» **What is being asked**
Lines in the following data that contain the string "along" are to be counted. Report only their number.

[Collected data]
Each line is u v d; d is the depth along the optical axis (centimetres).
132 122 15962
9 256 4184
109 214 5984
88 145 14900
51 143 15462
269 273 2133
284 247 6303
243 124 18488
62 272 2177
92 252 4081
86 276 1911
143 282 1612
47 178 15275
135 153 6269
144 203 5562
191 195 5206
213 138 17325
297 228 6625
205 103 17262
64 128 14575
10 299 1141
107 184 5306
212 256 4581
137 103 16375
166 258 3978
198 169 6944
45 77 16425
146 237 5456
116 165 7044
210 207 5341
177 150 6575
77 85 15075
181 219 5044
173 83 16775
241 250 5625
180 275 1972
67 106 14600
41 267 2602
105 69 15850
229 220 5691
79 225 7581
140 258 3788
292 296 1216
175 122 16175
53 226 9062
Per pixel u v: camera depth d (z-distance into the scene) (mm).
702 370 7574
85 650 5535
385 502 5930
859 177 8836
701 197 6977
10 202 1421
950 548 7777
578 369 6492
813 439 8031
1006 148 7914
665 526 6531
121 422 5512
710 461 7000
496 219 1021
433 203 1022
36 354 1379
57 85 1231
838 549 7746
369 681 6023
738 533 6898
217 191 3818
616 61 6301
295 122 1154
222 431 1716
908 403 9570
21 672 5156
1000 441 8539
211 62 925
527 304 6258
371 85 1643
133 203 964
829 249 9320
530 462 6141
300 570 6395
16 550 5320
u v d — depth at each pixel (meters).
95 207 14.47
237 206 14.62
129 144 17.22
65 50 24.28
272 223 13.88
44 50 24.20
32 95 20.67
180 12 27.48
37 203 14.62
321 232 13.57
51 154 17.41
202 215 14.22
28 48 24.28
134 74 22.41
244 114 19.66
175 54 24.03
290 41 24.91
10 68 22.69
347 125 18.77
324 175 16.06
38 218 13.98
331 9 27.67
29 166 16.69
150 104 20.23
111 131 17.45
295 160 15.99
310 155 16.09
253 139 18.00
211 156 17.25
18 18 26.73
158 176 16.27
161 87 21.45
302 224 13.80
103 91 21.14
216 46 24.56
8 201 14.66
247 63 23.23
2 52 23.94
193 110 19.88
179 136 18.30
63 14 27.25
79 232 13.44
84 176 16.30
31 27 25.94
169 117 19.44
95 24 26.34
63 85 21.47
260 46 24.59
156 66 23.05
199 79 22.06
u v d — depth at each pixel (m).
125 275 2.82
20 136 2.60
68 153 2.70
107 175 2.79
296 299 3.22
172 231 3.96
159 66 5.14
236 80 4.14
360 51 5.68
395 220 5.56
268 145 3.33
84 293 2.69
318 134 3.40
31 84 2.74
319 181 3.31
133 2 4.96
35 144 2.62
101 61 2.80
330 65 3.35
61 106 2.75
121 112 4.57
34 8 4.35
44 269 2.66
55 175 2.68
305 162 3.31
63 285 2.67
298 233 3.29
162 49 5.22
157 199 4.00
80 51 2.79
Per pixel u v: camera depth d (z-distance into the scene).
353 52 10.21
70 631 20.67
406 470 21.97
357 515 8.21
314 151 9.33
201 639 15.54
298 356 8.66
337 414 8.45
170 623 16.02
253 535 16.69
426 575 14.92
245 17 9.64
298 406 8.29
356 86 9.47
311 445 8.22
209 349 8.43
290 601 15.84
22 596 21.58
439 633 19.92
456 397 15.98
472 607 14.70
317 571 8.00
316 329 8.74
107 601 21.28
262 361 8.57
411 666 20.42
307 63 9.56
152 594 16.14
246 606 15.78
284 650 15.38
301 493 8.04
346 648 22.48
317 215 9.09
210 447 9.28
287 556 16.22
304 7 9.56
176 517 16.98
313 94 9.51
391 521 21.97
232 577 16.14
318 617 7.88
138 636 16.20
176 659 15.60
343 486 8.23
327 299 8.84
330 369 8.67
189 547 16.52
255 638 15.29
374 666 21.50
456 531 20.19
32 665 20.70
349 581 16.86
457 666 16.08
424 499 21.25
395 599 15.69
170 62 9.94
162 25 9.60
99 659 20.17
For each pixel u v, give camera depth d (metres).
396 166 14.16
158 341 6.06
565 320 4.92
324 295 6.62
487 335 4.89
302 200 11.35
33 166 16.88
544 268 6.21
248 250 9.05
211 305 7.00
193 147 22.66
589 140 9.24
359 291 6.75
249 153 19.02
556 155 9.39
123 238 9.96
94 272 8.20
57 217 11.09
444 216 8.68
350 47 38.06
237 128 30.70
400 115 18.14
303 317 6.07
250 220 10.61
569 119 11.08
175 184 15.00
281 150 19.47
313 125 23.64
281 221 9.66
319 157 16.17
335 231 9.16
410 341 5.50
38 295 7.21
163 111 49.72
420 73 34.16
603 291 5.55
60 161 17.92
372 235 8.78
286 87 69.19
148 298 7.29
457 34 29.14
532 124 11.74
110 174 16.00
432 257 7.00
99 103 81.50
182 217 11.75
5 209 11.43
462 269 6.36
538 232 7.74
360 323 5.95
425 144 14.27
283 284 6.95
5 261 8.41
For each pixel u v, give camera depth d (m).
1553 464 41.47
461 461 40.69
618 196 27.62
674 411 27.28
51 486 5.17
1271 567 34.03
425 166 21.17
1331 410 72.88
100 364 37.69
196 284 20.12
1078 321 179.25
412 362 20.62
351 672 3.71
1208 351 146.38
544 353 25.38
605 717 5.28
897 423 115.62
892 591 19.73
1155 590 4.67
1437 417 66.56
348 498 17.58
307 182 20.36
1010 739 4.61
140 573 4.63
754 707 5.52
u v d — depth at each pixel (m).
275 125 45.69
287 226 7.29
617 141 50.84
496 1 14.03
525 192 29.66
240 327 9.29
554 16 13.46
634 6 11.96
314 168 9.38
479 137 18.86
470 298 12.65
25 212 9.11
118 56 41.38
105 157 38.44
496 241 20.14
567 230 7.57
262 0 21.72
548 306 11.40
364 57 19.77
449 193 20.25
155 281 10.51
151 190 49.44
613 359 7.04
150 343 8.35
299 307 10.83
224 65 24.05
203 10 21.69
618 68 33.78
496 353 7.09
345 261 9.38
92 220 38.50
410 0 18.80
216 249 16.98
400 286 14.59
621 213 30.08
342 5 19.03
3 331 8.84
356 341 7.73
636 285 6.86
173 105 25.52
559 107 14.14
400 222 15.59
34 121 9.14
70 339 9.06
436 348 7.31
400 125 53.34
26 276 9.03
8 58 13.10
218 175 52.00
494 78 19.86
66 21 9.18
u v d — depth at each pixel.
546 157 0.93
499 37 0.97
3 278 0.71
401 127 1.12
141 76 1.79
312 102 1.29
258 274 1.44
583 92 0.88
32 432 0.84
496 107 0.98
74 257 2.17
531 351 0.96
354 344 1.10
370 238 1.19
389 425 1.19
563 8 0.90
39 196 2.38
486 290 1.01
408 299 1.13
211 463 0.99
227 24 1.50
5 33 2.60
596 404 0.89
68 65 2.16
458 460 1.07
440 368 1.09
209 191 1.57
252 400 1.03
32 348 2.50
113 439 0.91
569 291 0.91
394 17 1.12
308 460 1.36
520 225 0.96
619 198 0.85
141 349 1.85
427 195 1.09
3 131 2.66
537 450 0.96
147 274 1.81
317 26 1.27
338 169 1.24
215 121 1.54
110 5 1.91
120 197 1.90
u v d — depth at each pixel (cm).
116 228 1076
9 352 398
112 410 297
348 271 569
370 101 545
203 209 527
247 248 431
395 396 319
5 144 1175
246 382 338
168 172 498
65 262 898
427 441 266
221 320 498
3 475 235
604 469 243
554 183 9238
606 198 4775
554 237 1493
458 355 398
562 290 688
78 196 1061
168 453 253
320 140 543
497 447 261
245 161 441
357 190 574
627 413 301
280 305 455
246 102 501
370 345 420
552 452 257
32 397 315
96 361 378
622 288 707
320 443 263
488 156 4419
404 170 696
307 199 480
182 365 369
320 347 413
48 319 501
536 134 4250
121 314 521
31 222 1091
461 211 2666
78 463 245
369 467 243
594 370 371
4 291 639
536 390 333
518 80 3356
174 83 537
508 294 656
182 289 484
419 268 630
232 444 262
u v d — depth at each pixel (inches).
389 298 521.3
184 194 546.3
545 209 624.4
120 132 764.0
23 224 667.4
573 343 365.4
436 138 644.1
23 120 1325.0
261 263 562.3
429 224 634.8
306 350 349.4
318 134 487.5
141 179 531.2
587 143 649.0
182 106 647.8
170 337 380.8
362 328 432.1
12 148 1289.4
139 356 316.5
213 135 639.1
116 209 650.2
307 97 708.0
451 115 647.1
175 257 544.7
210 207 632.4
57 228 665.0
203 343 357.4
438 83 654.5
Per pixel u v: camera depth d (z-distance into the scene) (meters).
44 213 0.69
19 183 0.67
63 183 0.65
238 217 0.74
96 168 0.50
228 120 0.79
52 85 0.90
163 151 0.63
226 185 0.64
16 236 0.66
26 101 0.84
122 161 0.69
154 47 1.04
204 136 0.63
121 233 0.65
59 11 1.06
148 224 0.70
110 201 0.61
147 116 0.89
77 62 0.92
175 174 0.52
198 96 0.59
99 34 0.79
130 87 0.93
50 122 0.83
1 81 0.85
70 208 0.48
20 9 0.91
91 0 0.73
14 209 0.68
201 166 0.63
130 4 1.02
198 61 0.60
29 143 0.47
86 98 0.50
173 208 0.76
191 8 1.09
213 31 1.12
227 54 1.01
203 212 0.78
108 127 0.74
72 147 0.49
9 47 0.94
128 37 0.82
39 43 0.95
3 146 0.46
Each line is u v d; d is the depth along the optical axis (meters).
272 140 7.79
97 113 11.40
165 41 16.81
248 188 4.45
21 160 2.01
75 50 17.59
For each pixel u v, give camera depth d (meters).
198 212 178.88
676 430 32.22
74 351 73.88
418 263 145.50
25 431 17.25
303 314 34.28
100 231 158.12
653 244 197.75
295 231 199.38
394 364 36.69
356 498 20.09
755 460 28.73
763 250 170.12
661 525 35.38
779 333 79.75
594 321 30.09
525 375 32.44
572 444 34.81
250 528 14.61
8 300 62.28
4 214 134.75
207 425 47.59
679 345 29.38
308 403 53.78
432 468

» **Response to the task**
2